> Listed entries:
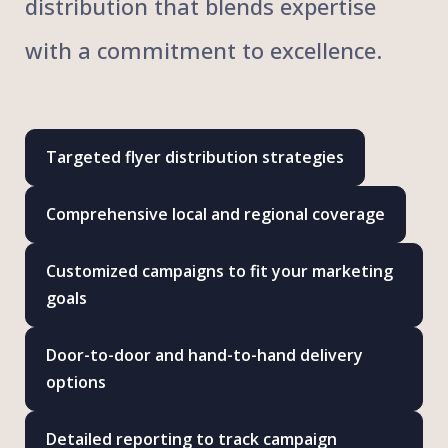
distribution that blends expertise
with a commitment to excellence.
Targeted flyer distribution strategies
Comprehensive local and regional coverage
Customized campaigns to fit your marketing
goals
Door-to-door and hand-to-hand delivery
options
Detailed reporting to track campaign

> Problem description:
Copy the records exactly. Skip the pictures.

> Task response:
distribution that blends expertise
with a commitment to excellence.
Targeted flyer distribution strategies
Comprehensive local and regional coverage
Customized campaigns to fit your marketing
goals
Door-to-door and hand-to-hand delivery
options
Detailed reporting to track campaign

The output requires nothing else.